=== Textausschnitt ===
_____

Was Salihamidzic unter „deutschen Tugenden“ versteht, bleibt unklar. Möglicherweise das, was schon immer darunter verstanden wurde: Leistungs- und Kampfbereitschaft, worauf „sich jeder Fußballprofi einigen kann“, wie Johannes Dudziak in der „Zeit“ schreibt. Eigentlich auch jeder Amateurfußballer. Auch ist mir nicht bekannt, dass es anderen Völkern an Leistungs- und Kampfbereitschaft mangelt. Leider ist das Gerede von „deutschen Tugenden“ häufig ein Hinweis auf eine etwas schlichte Vorstellung vom Spiel. Und dass man eine ansehnliche Spielkultur für nebensächlich hält.

Plant der FC Bayern nun eine Zeitgeistelf, oder verfolgen Hoeneß / Salihamidzic mit ihrer in ihrem Kern „deutschen Kabine“ ein sportliches Kalkül? Ich gehe mal davon aus, dass Letzteres der Fall ist. Natürlich erleichtert eine sprachlich homogene Kabine die Kommunikation. Allerdings hat gerade Bayerns neuer Trainer Niko Kovac demonstriert, dass man auch mit einer extrem multilingualen Truppe Erfolg haben kann. Bei seinem letzten Arbeitgeber Eintracht Frankfurt war es ihm gelungen, dass Spieler aus 18 Nationen an einem Strang zogen.

_____

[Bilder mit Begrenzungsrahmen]
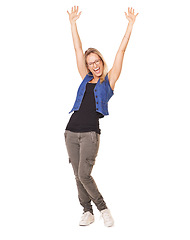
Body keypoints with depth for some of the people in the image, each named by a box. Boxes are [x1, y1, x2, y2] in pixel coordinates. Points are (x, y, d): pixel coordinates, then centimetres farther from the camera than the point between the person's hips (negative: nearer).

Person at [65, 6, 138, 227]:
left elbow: (121, 50, 6)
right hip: (71, 131, 5)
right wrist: (73, 23, 20)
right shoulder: (86, 79, 17)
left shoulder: (109, 80, 7)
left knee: (84, 175, -12)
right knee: (78, 176, 6)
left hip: (90, 132, -4)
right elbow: (78, 49, 18)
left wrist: (130, 24, 6)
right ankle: (87, 212, 18)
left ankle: (103, 208, 7)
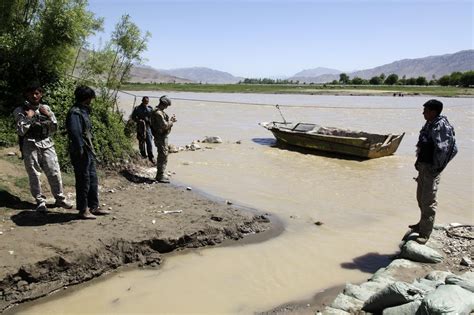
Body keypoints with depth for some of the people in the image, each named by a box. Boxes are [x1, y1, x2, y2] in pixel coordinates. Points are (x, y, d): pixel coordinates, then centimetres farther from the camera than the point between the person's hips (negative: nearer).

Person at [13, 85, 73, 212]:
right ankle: (40, 201, 13)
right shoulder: (21, 110, 1)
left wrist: (49, 116, -3)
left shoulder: (45, 108, 11)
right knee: (34, 175, 1)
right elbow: (21, 131, -6)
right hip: (30, 146, -2)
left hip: (46, 145, 3)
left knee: (54, 173, 0)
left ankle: (60, 198, 13)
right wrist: (28, 117, -12)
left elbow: (53, 129, 12)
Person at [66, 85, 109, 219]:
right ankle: (83, 210, 10)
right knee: (83, 181, -1)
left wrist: (91, 150, 17)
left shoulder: (83, 111, 16)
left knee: (93, 179, 15)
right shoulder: (75, 113, -15)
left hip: (89, 152, 10)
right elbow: (75, 133, -24)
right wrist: (80, 151, -24)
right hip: (81, 153, -10)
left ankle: (93, 207, 25)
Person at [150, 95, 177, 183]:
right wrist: (171, 122, -8)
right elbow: (164, 125, -24)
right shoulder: (158, 113, -21)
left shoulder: (160, 111, 13)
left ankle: (160, 174, 27)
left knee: (162, 156, 17)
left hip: (162, 136, 11)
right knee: (163, 156, -7)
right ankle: (160, 176, -2)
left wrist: (170, 119, 6)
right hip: (161, 137, -11)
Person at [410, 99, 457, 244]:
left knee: (428, 202, -3)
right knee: (421, 198, 21)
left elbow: (448, 149, -25)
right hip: (423, 166, 10)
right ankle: (423, 224, 39)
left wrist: (436, 168, -19)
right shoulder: (429, 124, 8)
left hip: (431, 169, -10)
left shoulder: (442, 126, -20)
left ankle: (425, 234, 5)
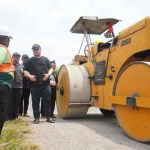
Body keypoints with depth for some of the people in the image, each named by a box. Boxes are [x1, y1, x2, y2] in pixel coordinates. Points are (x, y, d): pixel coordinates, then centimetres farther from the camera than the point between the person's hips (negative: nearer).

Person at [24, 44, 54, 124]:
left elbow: (51, 68, 11)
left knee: (47, 100, 2)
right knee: (35, 101, 3)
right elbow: (25, 71, 9)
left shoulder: (45, 59, 14)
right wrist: (29, 76, -11)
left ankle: (48, 117, 11)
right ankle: (36, 117, 13)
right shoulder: (30, 60, 12)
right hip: (34, 84, 0)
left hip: (45, 84, 0)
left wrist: (48, 74, -9)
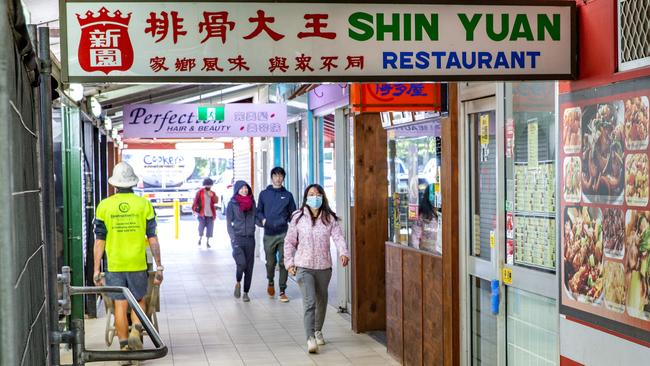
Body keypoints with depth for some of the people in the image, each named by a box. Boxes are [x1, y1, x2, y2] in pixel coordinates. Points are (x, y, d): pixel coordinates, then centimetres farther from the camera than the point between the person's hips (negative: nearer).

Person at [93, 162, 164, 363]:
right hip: (138, 264, -1)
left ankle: (124, 347, 10)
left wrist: (96, 269, 5)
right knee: (138, 301, 15)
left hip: (114, 265, 1)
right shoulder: (143, 204, -2)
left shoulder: (104, 206, 0)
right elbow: (153, 239, -2)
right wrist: (159, 266, 4)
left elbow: (99, 241, 0)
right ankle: (136, 330, -11)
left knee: (120, 305, 7)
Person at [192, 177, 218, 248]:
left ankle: (207, 241, 17)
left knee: (210, 228, 3)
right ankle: (200, 238, 22)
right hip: (202, 214, -3)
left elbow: (216, 201, -1)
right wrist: (194, 209, -11)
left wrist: (212, 196, -16)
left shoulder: (212, 193, 11)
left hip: (210, 214, 3)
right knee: (201, 227, -4)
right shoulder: (200, 192, 0)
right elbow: (195, 201, -3)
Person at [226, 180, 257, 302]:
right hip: (237, 237, -3)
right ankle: (238, 283, 10)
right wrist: (233, 238, -9)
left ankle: (246, 292, 11)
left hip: (250, 238, 3)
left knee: (249, 266, 1)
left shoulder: (252, 202, 10)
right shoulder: (232, 204, 2)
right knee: (241, 263, -19)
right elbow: (228, 223, 1)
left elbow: (255, 218, 15)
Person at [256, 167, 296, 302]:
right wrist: (262, 219, -10)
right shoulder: (264, 194, 7)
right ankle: (271, 282, 37)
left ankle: (282, 291, 5)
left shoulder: (288, 195, 7)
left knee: (283, 263, -2)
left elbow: (293, 214, 9)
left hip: (284, 234, 0)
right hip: (269, 234, 0)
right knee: (270, 262, 8)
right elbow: (259, 211, 12)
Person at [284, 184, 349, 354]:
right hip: (304, 267, -2)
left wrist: (343, 252, -31)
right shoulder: (298, 217, -1)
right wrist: (289, 262, 0)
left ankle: (318, 330, 40)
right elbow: (289, 242, 5)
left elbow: (338, 237, -13)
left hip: (324, 267, 2)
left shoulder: (330, 218, -1)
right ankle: (310, 338, -18)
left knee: (321, 301, 17)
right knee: (309, 302, -15)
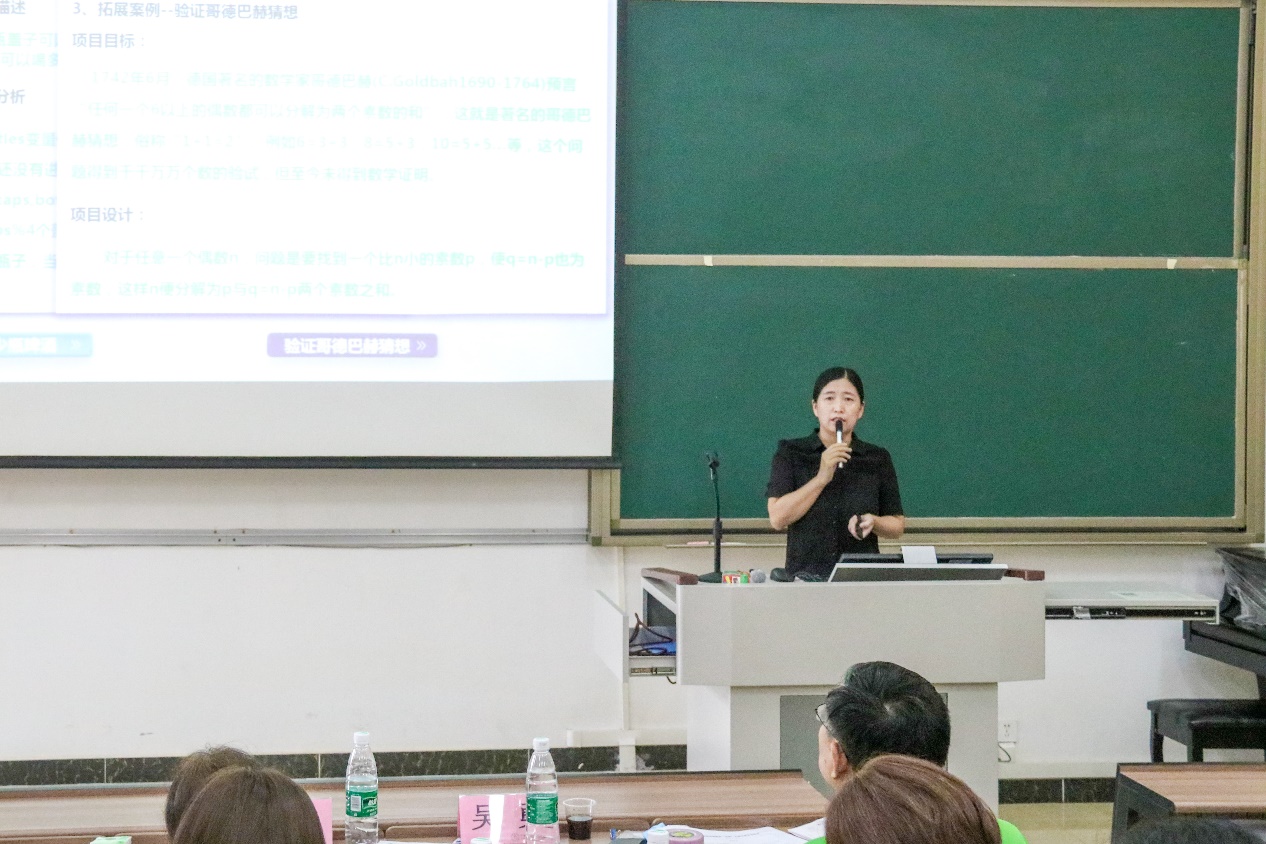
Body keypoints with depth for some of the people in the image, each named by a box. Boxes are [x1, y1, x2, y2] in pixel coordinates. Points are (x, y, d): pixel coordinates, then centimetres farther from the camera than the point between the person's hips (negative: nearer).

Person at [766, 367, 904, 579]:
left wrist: (873, 522, -6)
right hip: (805, 576, -2)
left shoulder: (878, 459, 11)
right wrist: (822, 478, -11)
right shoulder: (791, 454, 7)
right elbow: (778, 519, -4)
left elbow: (897, 526, 17)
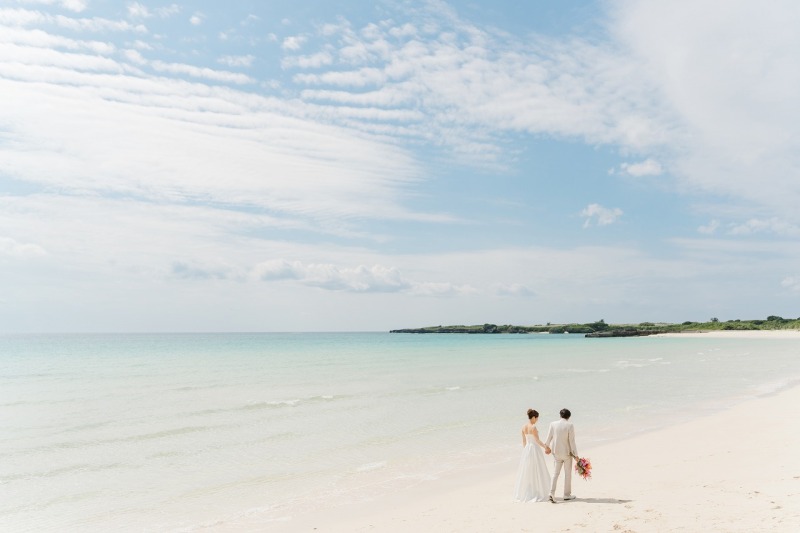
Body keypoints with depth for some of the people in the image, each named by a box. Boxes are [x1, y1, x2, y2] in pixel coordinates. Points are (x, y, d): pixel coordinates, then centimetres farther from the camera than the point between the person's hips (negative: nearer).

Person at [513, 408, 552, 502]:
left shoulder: (524, 427, 4)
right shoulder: (533, 427, -18)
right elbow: (537, 440, -16)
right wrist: (545, 447, -5)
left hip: (526, 449, 7)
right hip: (535, 449, -7)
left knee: (526, 472, 13)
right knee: (536, 472, 3)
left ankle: (525, 493, 19)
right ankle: (537, 494, 8)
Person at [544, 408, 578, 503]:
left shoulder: (553, 424, -5)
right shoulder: (570, 425, -14)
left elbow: (549, 438, 2)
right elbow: (572, 441, -14)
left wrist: (547, 447, 21)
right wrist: (575, 454, -6)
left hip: (556, 452, 3)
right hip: (567, 452, -3)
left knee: (555, 473, 9)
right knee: (568, 473, 13)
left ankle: (552, 493, -4)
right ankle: (567, 494, 21)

_____

=== Aufgabe ===
Erläutern Sie anhand des Textausschnitts über den FC Bayern, warum eine sprachlich homogene Kabine nicht zwingend nötig ist, um Erfolg zu haben. Antworten Sie in ein bis drei Sätzen.

=== Antwort ===
Bayerns neuer Trainer Niko Kovac hat gezeigt, dass man auch mit einer extrem multilingualen Mannschaft erfolgreich sein kann. Bei Eintracht Frankfurt brachte er Spieler aus 18 Nationen dazu, an einem Strang zu ziehen.